[BEGIN Passage shown]

The $9/month should be inconsequential, but if you have to assume that you care about $40K more or less, then the proper course of action is to keep the permanent policy and reduce your term coverage by $40K. Since a term 10 at age 40 is about the same premium, what you've done is kept the coverage and premiums the same, and given yourself the free option of having permanent insurance 10 years from now for only $9/month. I mean, don't do that, but if we're going to over analyze this then that's the comparison rather than a knee-jerk 'cancel'.

The ACB will be pretty much 0, so pretty much the entire cash value will be taxable. 

If these policies aren't too old or have a high premium it used to make sense to cancel and do something else. But the last few years I'm finding that the general rule of thumb is that it's reasonable to keep these older childhood policies.

And besides, based on what you've posted, you've got bigger issues with your insurance than a $9/month premium.


----------



## OptsyEagle (Nov 29, 2009)

LifeInsuranceCanada.com said:


> ++1
> 
> Keep the policy.
> 
> ...


+1 ^


----------



## My Own Advisor (Sep 24, 2012)

Good points Glenn (LifeInsuranceCanada). You've convinced me to keep the policy, although I think I should write a post about this childhood policy as I suspect others have had a similar dilemma but might not know all the consequences of their decisions.


----------



## RCB (Jan 11, 2014)

LifeInsuranceCanada.com said:


> And besides, based on what you've posted, you've got bigger issues with your insurance than a $9/month premium.


How so? 

I was incorrect about the term, it still has 11 years left, and it's $125,000.


----------



## daledegagne (Apr 6, 2015)

LifeInsuranceCanada.com said:


> ++1
> 
> Keep the policy.


Of course the life insurance salesman would say keep the policy (sorry, maybe an unfair dig)

But he may have a point. If you may need the insurance 11 years from now, then it will be your cheapest option. If you're not going to need it in 11 years, when your term life comes to an end, then you'll want to compare the cost of $40K of term, vs. your $40K of perm. 

I'm having a hard time seeing why you would need much if any insurance 11 years from now though. 

That said, My wife has a whole life from her child hood and we've kept it. Similar to your policy but slightly less cash value. We think of it as our "emergency emergency" fund. As in - when all else is gone, then we've still got that to fall back on. It's worth $15 per month for us to sleep that much more soundly.



LifeInsuranceCanada.com said:


> And besides, based on what you've posted, you've got bigger issues with your insurance than a $9/month premium.


Life Insurance Canada - can you explain this a little more? Because I'm not sure I understand or agree.


----------



## LifeInsuranceCanada.com (Aug 20, 2012)

daledegagne said:


> Of course the life insurance salesman would say keep the policy (sorry, maybe an unfair dig)
> .


If you've got a disagreement with what I posted, state it in numbers or clarify that it's your opinion not backed up my numbers. Your stereotypes don't apply to me.


> Life Insurance Canada - can you explain this a little more? Because I'm not sure I understand or agree.


You're a fee based financial planner - if you think their existing insurance is fine based on what they've posted, you go ahead and state why that is.


----------



## CalgaryPotato (Mar 7, 2015)

LifeInsuranceCanada.com said:


> You're a fee based financial planner - if you think their existing insurance is fine based on what they've posted, you go ahead and state why that is.


Wouldn't it be hard to accurately assess their existing insurance without knowing the value of the two rental properties they own and how much insurance they are they paying on them?

[END Passage shown]
[BEGIN Information shown]

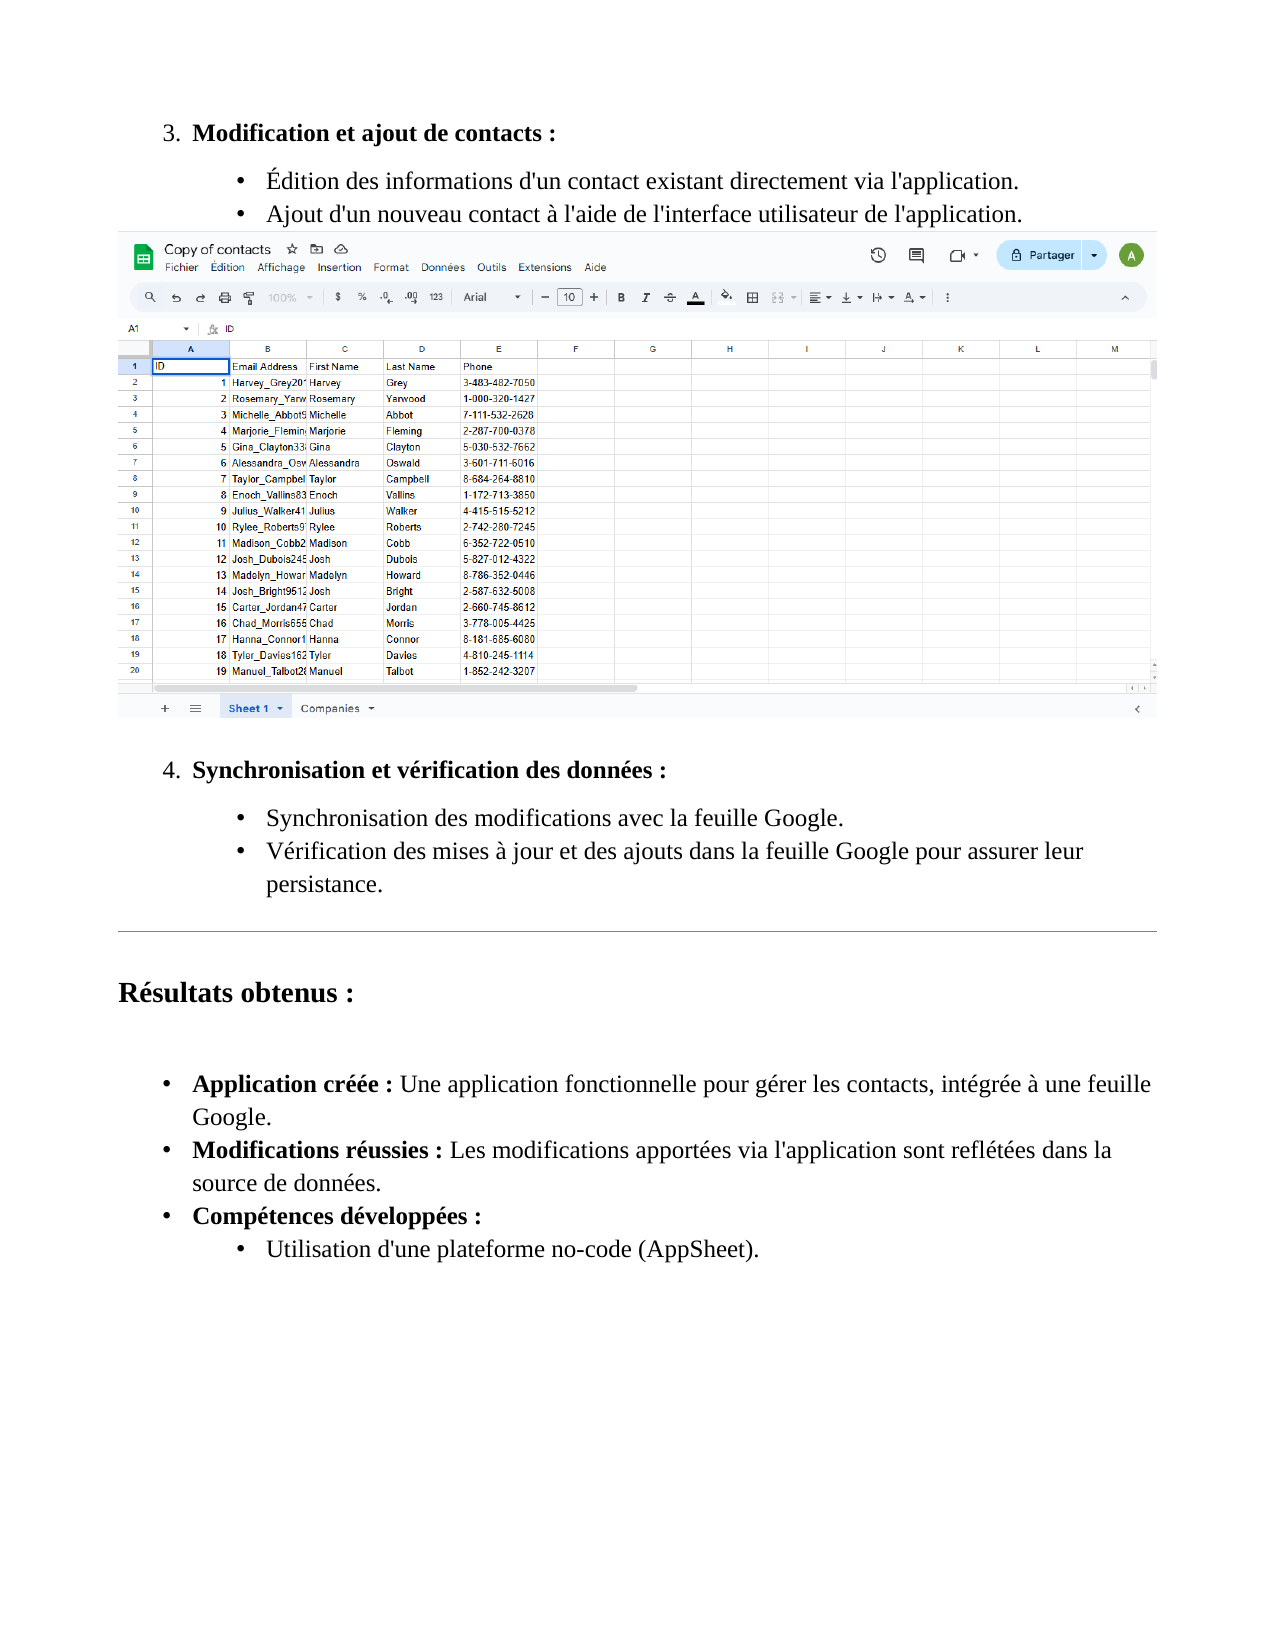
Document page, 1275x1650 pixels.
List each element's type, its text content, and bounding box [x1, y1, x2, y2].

list Application créée : Une application fonctionnelle pour gérer les contacts, intégrée à une feuille Google. [162, 1069, 1157, 1131]
subtitle Résultats obtenus : [118, 975, 1157, 1009]
list Modifications réussies : Les modifications apportées via l'application sont reflétées dans la source de données. [162, 1135, 1157, 1197]
list Synchronisation des modifications avec la feuille Google. [236, 803, 1157, 832]
list Synchronisation et vérification des données : [162, 755, 1157, 784]
list Modification et ajout de contacts : [162, 118, 1157, 147]
list Ajout d'un nouveau contact à l'aide de l'interface utilisateur de l'application. [236, 199, 1157, 227]
list Compétences développées : [162, 1201, 1157, 1230]
list Vérification des mises à jour et des ajouts dans la feuille Google pour assurer leur persistance. [236, 836, 1157, 898]
list Édition des informations d'un contact existant directement via l'application. [236, 166, 1157, 194]
picture [118, 231, 1157, 718]
list Utilisation d'une plateforme no-code (AppSheet). [236, 1234, 1157, 1263]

[END Information shown]

- [Task to carry out]: Quote the life insurance thread from "The $9/month should" to "will be taxable.". The entries come from a separate source, not from the life insurance thread.

- [Response to the exercise]:
The $9/month should be inconsequential, but if you have to assume that you care about $40K more or less, then the proper course of action is to keep the permanent policy and reduce your term coverage by $40K. Since a term 10 at age 40 is about the same premium, what you've done is kept the coverage and premiums the same, and given yourself the free option of having permanent insurance 10 years from now for only $9/month. I mean, don't do that, but if we're going to over analyze this then that's the comparison rather than a knee-jerk 'cancel'.

The ACB will be pretty much 0, so pretty much the entire cash value will be taxable.